Todo esto es para el largo plazo. La posición inmediata es bastante clara. China está emergiendo como una superpotencia económica bajo una autocracia leninista controlada por un solo hombre. El resto del mundo no tiene más remedio que cooperar pacíficamente con esta potencia emergente.
Al mismo tiempo, aquellos de nosotros que creemos en la democracia liberal -en el valor perdurable del estado de derecho, de la libertad individual y de los derechos a participar en la vida pública - debemos reconocer que China no sólo es, sino que se considera a sí misma, un significativo rival ideológico.
El reto ocurre en dos frentes. En primer lugar, el Occidente debe mantener un margen de superioridad tecnológica y económica, sin desarrollar una relación indebidamente antagonista con la China de Xi. China es nuestro socio, no nuestro amigo.

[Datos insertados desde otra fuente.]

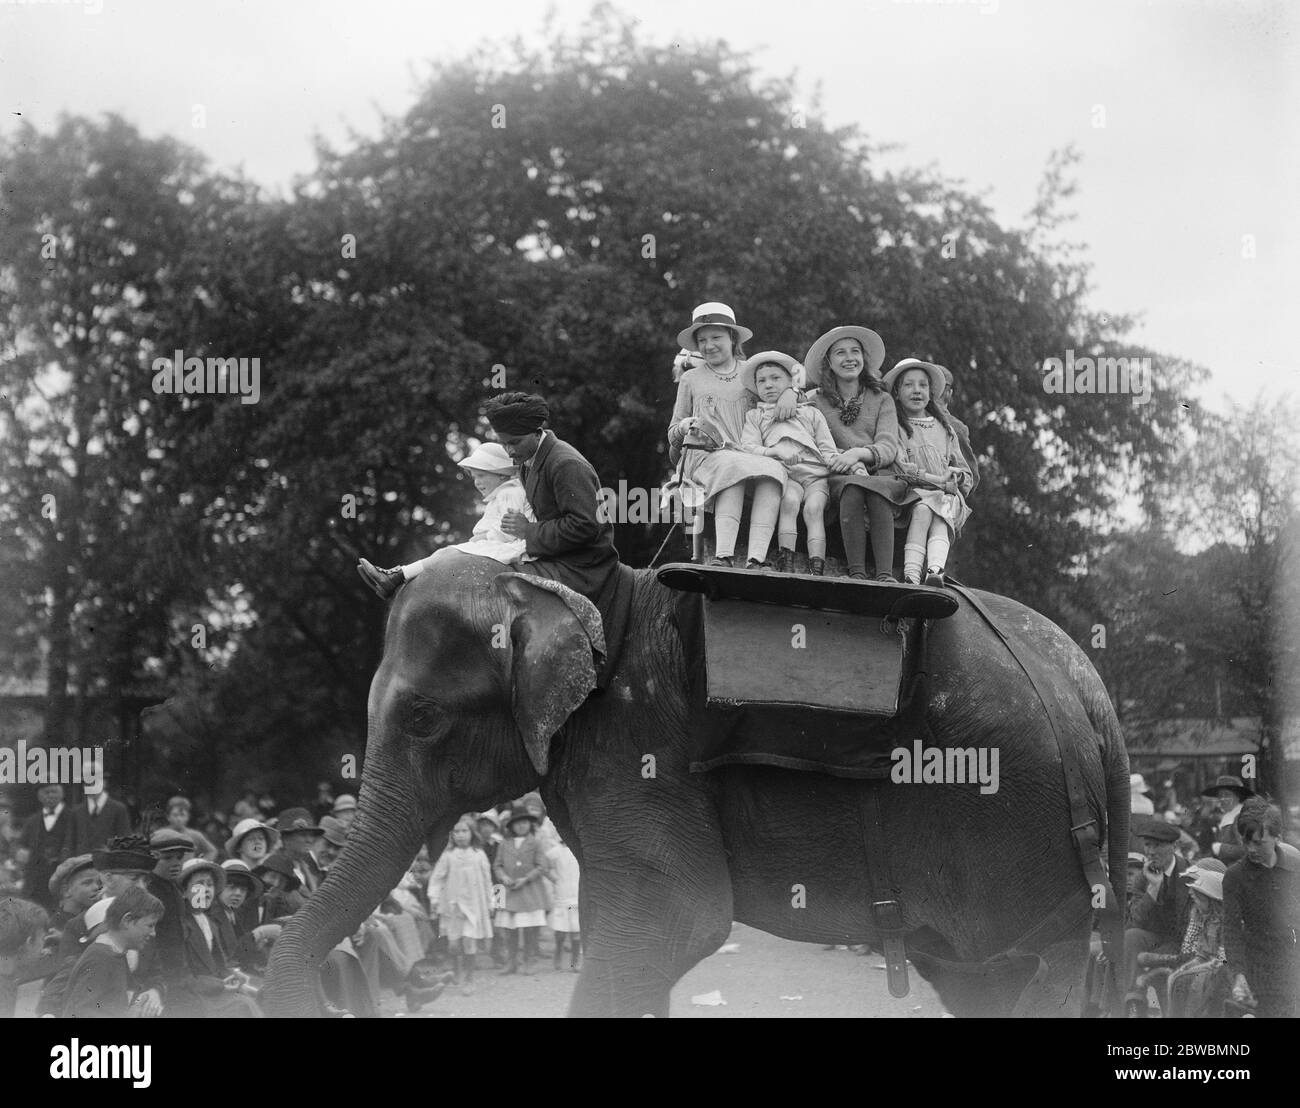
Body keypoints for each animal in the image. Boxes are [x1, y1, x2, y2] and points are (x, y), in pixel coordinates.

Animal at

En segundo lugar, y más importante, es que el Occidente (tan frágil como lo es hoy en día) tiene que reconocer el hecho - y aprender de él - que la gestión de su economía y de su política ha sido insatisfactoria durante años. Dejó que su sistema financiero se fuera a pique en una enorme crisis financiera. Ha invertido deficientemente, de manera persistente, en su futuro.
Xi habla del “gran rejuvenecimiento de la nación china”. El Occidente también necesita rejuvenecimiento. No puede rejuvenecerse copiando la desviación hacia la autocracia presente en demasiado del mundo actual. No debe abandonar sus valores centrales, sino volverlos a la vida, una vez más. Debe crear economías más inclusivas y más dinámicas, debe revitalizar su política y debe nuevamente restablecer el frágil equilibrio entre lo nacional y lo global, lo democrático y lo tecnocrático, el cual es esencial para la salud de las democracias sofisticadas. La autocracia es la norma humana ancestral. No debe tener la última palabra.